Alle goede gifte en alle volkomen gave is van boven afdalende, van den Vader der lichten, bij wien niet de minste verandering is, of schijn van verwisseling.
18 Of his own will fathered he us with the word of truth, that we should be a kind of first fruits of his creatures.
Door zijn wil heeft Hij ons voortgebracht door het woord der waarheid, om ons te doen zijn de eerstelingen van zijn schepselen.
19 Why, my beloved brothers, let every man be swift to hear, slow to speak, slow to wrath:
Gij weet dit, mijn beminde broeders! Maar ieder mensch zij vlijtig om te hooren, traag om te spreken, traag tot gramschap.
20 For the wrath of man works not the righteousness of God.
Want de gramschap eens mans werkt niet uit wat voor God rechtvaardig is.
21 Why lay apart all filthiness and superfluity of naughtiness, and receive with meekness the engrafted word, which is able to save your souls.
Daarom, alle onreinheid en overvloed van kwaadheid afleggende, ontvangt in zachtmoedigheid het ingeplante woord dat uw zielen kan behouden.
22 But be you doers of the word, and not hearers only, deceiving your own selves.
En wordt daders des woords, en niet alleen hoorders die zich zelven misleiden.

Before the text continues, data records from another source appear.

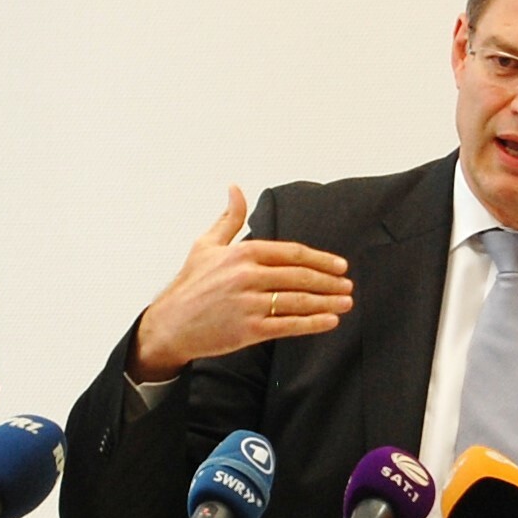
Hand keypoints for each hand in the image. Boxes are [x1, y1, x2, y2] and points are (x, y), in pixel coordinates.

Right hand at [127, 186, 352, 382]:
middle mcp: (247, 276)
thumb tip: (236, 188)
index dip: (322, 260)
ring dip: (328, 302)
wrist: (169, 325)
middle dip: (329, 281)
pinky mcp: (248, 329)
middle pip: (300, 277)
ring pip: (298, 301)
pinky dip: (313, 323)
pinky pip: (288, 325)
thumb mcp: (206, 245)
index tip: (341, 266)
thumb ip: (228, 218)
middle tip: (348, 285)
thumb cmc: (190, 285)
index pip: (293, 253)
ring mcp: (248, 304)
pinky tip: (330, 321)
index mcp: (243, 253)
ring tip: (346, 302)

23 For if any be a hearer of the word, and not a doer, he is like to a man beholding his natural face in a glass:
Want als iemand een hoorder des woords is, en niet een dader, dan is hij gelijk aan een man die zijn natuurlijk aangezicht ziet in een spiegel;
24 For he beholds himself, and goes his way, and straightway forgets what manner of man he was.

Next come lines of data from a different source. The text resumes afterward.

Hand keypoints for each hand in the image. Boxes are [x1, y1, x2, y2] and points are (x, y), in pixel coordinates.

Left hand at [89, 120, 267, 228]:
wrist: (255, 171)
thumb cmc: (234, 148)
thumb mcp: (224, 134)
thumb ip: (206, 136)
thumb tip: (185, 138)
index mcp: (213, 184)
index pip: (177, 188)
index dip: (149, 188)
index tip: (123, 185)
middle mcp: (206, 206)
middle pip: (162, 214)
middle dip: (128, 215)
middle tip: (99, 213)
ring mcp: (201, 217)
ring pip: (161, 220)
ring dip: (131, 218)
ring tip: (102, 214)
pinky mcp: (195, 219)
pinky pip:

want hij heeft zich zelven gezien en is weggegaan, en terstond heeft hij verbeten hoe hij was.
25 But whoever looks into the perfect law of liberty, and continues therein, he being not a forgetful hearer, but a doer of the work, this man shall be blessed in his deed.
Doch die ziet op de volmaakte wet, die van de vrijheid, en daarbij blijft, geen vergetelijk hoorder zijnde maar een dader des werks, deze zal zalig zijn in zijn handeling.
26 If any man among you seem to be religious, and bridles not his tongue, but deceives his own heart, this man’s religion is vain.
Als iemand meent godsdienstig te zijn, terwijl hij zijn tong niet bedwingt maar zijn hart misleidt, dan is de godsdienst van dezen ledig.
27 Pure religion and undefiled before God and the Father is this, To visit the fatherless and widows in their affliction, and to keep himself unspotted from the world.
Zuivere en onbevlekte godsdienst bij God en den Vader is deze: weezen en weduwen in hun verdrukking te bezoeken, zich zelven onbesmet te bewaren van de wereld.